Anything you do on a computer today we did on an Amiga 20 years ago well before PC's and Mac's could even come close. Open source got its first jump start there. It was unixy enough to keep us sated. It had scsi (albeit an add on, but the box had a connector to allow for such add ons).
The late 80's were a heady time because of this box and the computing wrld has been a time wasting x86/win nightmare ever sice that we're still barely out of.
If you look up "it's a real shame" in Wikipedia you'll find a picture of an Amiga 1000.
I suppose it it's any reconcilliation, I eschewed the flakey Commodore 1070 monitor for a Sony KV1311CR, a vastly superior monitor that I still have and still use for some things while the Amiga, it's SCSI subsystem and all those new at the time (as in $50 for 10) high density floppies sit languishing in the barn. Just for the memories I'd never get rid of it.
ST? It is to laugh...
Need Mercedes parts ?
If Cinerama had won the format wars each film since then would have required 66% more celluloid film to shoot and project, since the process required 3 cameras. This would have created an ecological disaster, with a shocking usage of 66% more toxic processing chemicals, not to mention stock. It is safe to say that the world would be a more polluted place had Cinerama won the format wars.

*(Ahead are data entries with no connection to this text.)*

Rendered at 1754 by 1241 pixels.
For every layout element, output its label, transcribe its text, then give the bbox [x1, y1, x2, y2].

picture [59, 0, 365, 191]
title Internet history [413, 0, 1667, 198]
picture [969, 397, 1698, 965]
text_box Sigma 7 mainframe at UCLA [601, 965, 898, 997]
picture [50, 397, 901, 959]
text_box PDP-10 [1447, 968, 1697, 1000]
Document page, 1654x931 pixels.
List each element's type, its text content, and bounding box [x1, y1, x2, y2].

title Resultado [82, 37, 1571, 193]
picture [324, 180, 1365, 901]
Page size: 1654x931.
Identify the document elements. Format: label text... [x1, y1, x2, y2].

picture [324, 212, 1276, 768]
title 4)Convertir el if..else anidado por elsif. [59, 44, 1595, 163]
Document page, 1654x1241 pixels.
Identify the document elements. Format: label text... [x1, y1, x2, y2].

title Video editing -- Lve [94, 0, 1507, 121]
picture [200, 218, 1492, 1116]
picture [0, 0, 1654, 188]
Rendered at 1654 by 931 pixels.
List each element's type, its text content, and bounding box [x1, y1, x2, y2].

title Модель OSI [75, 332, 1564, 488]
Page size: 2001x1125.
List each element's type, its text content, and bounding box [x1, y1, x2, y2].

Also, the great revolution in American cinema occurred in the late 60's and early 70's -- not because of the largesse of projection (and encumberance of a huge 3 camera setup) but because of the nibleness of lighter, newer equipment and sensitive film stocks. The coarse reality that 70's cinema focused on truly changed society, and it simply couldn't have been done in Cinerama (think about it, could Easy Rider have captured what it captured with the encumberance of Cinerama?).
"I used to design full page ads and Yellow Pages ads on the ST"
That's nice. I typeset a book, first to a Lserwriter then to a Linotronic for 1200dpi film output and ran UUCP connectivity for Los Angeles on my Amiga.
At the same time.
Need Mercedes parts ?
Every time I read an article about the Amiga, I get all misty eyed. C= managment need a special place in purgatory all of their own!
I can't help but think that the world would be a much better place if the Amiga had been sensibly managed. The Amiga user community was really great - much like the Linux community in many ways.